In comparison to the endothelial cell models from term pregnancy, FTUEC revealed lower proliferation. Importantly, we observed that FTUEC are very sensitive towards seeding density, suggesting a link to cell growth and proliferation. Due to their relatively large size, cultured FTUEC monolayers reached confluence earlier than term ECs, which consequently may have led to contact inhibition of cell proliferation, in which VE-cadherin has been suggested as a key regulator (Wallez and Huber 2008; Dejana and Giampietro 2012). Induction of contact inhibition guarantees that cells stop proliferation once they have reached confluence. The slower proliferation rate found in FTUEC parallels their CD34+ phenotype, which has been described as a tip-cell characteristic (Siemerink et al. 2012). In fact, tip cells exhibit lower proliferation compared to stalk cells, which provide the cell pool for the growing vessel (Sainson et al. 2005).

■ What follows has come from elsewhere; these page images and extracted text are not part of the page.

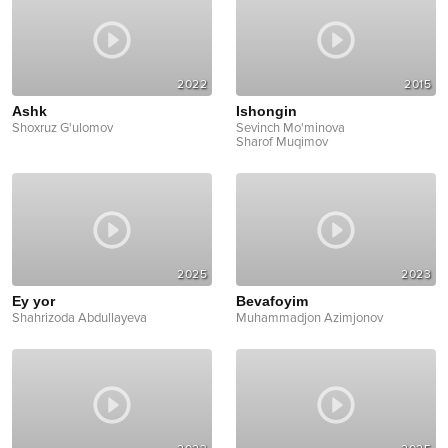
2022
2015
Ashk
Ishongin
Shoxruz G'ulomov
Sevinch Mo'minova
Sharof Muqimov
2025
2023
Ey yor
Bevafoyim
Shahrizoda Abdullayeva
Muhammadjon Azimjonov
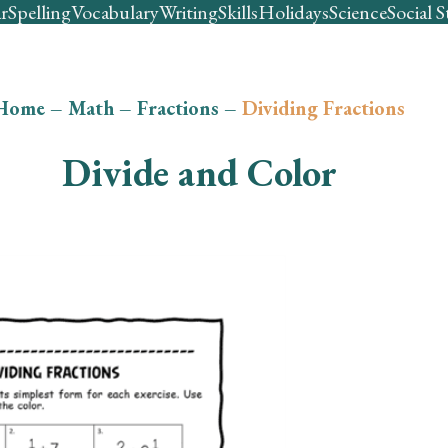
r
Spelling
Vocabulary
Writing
Skills
Holidays
Science
Social S
Home
–
Math
–
Fractions
–
Dividing Fractions
Divide and Color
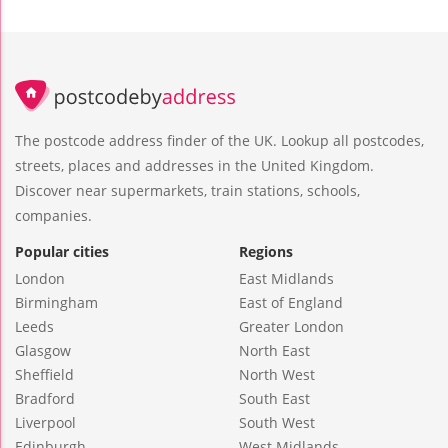
The postcode address finder of the UK. Lookup all postcodes,
streets, places and addresses in the United Kingdom.
Discover near supermarkets, train stations, schools,
companies.
Popular cities
Regions
London
East Midlands
Birmingham
East of England
Leeds
Greater London
Glasgow
North East
Sheffield
North West
Bradford
South East
Liverpool
South West
Edinburgh
West Midlands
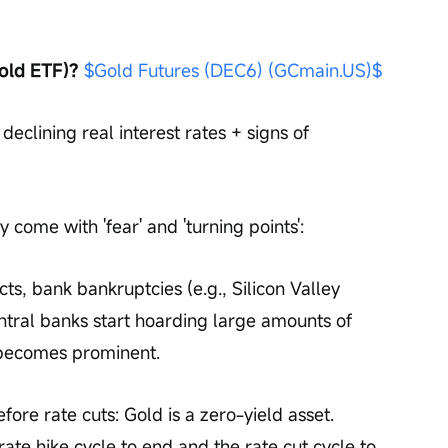
old ETF)?
$Gold Futures (DEC6) (GCmain.US)$
declining real interest rates + signs of 
 come with 'fear' and 'turning points':
cts, bank bankruptcies (e.g., Silicon Valley 
ntral banks start hoarding large amounts of 
n becomes prominent.
efore rate cuts: Gold is a zero-yield asset. 
te hike cycle to end and the rate cut cycle to 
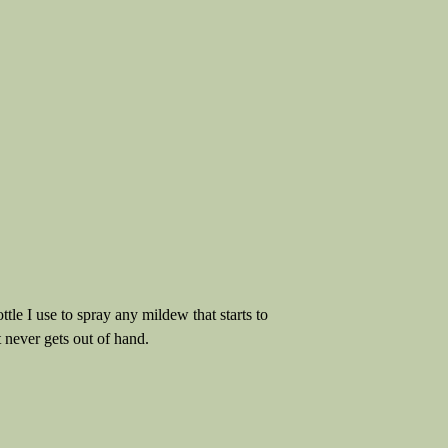
ttle I use to spray any mildew that starts to
t never gets out of hand.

This is the first report describing a method for isolation of pure and expandable placental/umbilical cord EC from the first trimester of pregnancy. As a clear advantage of our approach, we see the reduced cellular stress due to the fast procedure and the lack of positive or negative selection steps. Another advantage of our method is that, similar to third trimester umbilical EC, arterial and venous cells can be isolated, even from the same cord. Finally, in comparison to antibody-based cell separation strategies, isolation by enzymatic perfusion is less expensive. In fact, a protocol for isolation of first trimester placental EC has been developed previously using enzymatic and mechanical forces to obtain a placental cell suspension followed by positive immunomagnetic selection of EC (Charolidi et al. 2019). The obtained cells showed an endothelial phenotype (vWF+, CD31+) and formed colonies. However, no information can be given regarding purity, passaging, and/or long-term culture, as the cells were not tested for contamination and were used within 24 h after isolation. A limitation of our approach may be the restricted availability of intact first trimester umbilical cords. Even if access to first trimester placental tissue is warranted, surgical termination of pregnancy may damage the tissue, resulting in too short cord fragments not suitable for the flow-through isolation procedure.

We see potential applications and fields of use for FTUEC in research into the development of the fetal and placental vasculature. Studying the plasticity of placenta-derived ECs and their potential pheno-/genotypic change over gestation represents an intriguing future topic in the field, rendering FTUEC a valuable tool. Whether our current methodological approach could be extended to ex vivo dual-side perfusion of first trimester placenta via the umbilical vessels, again, depends on tissue integrity, and not least on the technical experience of the experimenter. However, the effect of various substances, metabolites, and hormones on the function of the endothelium of the first trimester can be studied in vitro in FTUEC monolayers as well. Finally, the impact of exposure to maternal derangements such as cigarette smoking, obesity, hypertension, and hormonal disorders on viability, function, gene expression, and programming of the early endothelium can be investigated. Hence, FTUEC represent a novel tool to gain insight into endothelial function and dysfunction in early development.